4. Materials and Methods

4.1. Plant Genotypes, Inoculations, and Experimental Conditions

SX6907 is a highly resistant germplasm and has an immune response against P. pachyrhizi isolate SS4 [7]. The high-yield variety Tianlong 1, developed by the Oil Crops Research Institute of the Chinese Academy of Agricultural Sciences (OCRI), is susceptible to the P. pachyrhizi isolate SS4. Soybean seeds were grown in the greenhouse at 24–26 °C and with a photoperiod of 18/6 h. After 14 days, the fully expanded primary leaves of the seedlings were collected and used for inoculation of the P. pachyrhizi isolate SS4. The inoculation method was carried out as described by Chen et al. [21]: The urediniospores were routinely multiplied on Tianlong 1 leaves and collected in tubes. Tween 20 (0.01% v/v) was used to adjust the urediniospore suspension to 105 urediniospores per ml, followed by placing the detached leaves on a wet filter paper-padded plate. The upper surface of the blade was covered with a layer of filter paper. Five to six leaves were placed on each plate. Each leaf was inoculated with four drops of urediniospore suspension at 5 μL per drop. On the first night after inoculation, the leaves were stored at 24 °C and 70% relative humidity under a 12/12 h photoperiod in a growth chamber. Each day, 1–2 mL of water was added to keep the filter paper moist (Figure 10). Then, the soybean leaves were harvested at four growth stages after infection: 0 h, 6 h, 24 h, and 10 d, respectively. Three biological replicates were collected for each sample.

★ ★ ★

= Exercise requirements =
Answer these questions from the methods text above.
(a) At what temperature range were the soybean seeds grown in the greenhouse?
(b) How many leaves were placed on each plate?
(c) At which time points after infection were the soybean leaves harvested?

= Record set =
★ ★ ★

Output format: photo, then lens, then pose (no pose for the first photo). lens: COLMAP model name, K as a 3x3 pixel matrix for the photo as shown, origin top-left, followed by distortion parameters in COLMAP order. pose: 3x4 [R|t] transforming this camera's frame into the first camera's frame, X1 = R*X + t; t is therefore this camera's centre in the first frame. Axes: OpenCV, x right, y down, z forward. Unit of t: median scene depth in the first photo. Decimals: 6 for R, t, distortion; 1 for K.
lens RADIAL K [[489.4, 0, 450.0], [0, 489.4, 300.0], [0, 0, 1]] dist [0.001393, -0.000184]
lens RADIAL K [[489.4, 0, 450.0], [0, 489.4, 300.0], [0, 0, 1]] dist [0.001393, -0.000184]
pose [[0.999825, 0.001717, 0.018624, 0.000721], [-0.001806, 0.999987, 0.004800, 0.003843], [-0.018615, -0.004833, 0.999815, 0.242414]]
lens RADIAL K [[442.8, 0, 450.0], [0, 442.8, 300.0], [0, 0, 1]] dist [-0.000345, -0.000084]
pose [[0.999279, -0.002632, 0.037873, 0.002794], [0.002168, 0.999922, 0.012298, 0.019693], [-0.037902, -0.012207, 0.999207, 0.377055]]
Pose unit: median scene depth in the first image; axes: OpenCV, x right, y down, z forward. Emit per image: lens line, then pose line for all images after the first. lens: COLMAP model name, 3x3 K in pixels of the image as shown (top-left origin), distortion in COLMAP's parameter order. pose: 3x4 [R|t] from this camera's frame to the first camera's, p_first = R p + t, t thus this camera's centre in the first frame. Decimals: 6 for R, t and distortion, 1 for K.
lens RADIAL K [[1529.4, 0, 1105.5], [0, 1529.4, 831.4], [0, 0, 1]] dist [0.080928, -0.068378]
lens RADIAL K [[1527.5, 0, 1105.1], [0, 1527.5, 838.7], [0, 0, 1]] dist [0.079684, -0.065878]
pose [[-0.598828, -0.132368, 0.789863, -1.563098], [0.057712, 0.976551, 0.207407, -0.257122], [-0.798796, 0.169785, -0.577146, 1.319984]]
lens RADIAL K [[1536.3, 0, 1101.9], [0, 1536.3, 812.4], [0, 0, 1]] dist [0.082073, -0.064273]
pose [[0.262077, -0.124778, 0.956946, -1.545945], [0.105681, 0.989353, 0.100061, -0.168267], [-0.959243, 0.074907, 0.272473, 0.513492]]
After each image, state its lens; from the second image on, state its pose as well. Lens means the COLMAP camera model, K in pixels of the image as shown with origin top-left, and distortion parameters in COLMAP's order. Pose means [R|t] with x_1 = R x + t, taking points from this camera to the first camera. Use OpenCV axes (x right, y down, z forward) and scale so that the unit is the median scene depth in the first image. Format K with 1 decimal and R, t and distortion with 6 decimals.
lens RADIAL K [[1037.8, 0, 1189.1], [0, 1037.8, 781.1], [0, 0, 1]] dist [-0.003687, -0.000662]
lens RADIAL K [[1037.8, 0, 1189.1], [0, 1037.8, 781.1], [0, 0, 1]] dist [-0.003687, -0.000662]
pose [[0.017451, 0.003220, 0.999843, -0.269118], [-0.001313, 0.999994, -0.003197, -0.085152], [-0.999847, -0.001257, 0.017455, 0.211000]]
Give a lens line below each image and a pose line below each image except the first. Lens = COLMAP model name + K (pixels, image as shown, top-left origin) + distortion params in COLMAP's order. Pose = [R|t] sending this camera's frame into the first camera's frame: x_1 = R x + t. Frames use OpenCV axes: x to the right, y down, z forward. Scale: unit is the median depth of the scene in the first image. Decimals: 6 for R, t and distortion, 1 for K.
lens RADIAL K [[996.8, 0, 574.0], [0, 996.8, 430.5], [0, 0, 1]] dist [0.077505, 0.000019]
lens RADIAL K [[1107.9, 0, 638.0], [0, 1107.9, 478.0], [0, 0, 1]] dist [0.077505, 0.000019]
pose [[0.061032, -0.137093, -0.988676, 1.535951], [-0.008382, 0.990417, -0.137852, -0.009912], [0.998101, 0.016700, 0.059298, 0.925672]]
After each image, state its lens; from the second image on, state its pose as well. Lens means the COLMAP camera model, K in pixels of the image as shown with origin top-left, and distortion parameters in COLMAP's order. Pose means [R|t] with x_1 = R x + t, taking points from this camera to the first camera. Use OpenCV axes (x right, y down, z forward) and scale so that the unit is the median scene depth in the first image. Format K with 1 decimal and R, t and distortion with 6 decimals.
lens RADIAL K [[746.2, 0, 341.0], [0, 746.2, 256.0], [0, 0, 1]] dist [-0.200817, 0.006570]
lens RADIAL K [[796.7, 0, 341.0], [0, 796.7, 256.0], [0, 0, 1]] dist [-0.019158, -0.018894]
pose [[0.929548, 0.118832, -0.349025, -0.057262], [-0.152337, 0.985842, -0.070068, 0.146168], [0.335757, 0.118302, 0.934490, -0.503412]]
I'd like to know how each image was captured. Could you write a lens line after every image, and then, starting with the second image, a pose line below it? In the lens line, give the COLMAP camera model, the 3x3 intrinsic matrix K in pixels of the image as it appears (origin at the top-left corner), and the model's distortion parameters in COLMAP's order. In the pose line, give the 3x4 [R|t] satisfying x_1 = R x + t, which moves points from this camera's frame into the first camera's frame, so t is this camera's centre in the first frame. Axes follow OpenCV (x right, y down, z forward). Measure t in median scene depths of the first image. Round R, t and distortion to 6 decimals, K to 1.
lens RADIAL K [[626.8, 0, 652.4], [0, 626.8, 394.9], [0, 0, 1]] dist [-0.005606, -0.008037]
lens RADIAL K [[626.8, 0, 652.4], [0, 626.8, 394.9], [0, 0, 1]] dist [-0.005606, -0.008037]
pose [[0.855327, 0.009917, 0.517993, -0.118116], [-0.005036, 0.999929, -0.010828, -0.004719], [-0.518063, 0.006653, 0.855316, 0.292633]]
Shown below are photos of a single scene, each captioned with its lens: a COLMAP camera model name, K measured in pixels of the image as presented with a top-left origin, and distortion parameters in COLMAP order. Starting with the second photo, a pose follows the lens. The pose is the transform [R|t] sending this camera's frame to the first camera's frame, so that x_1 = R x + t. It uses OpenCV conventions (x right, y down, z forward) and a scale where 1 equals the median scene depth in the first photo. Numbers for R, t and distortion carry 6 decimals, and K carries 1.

★ ★ ★

= Output =
(a) 24–26 °C
(b) Five to six
(c) 0 h, 6 h, 24 h, and 10 d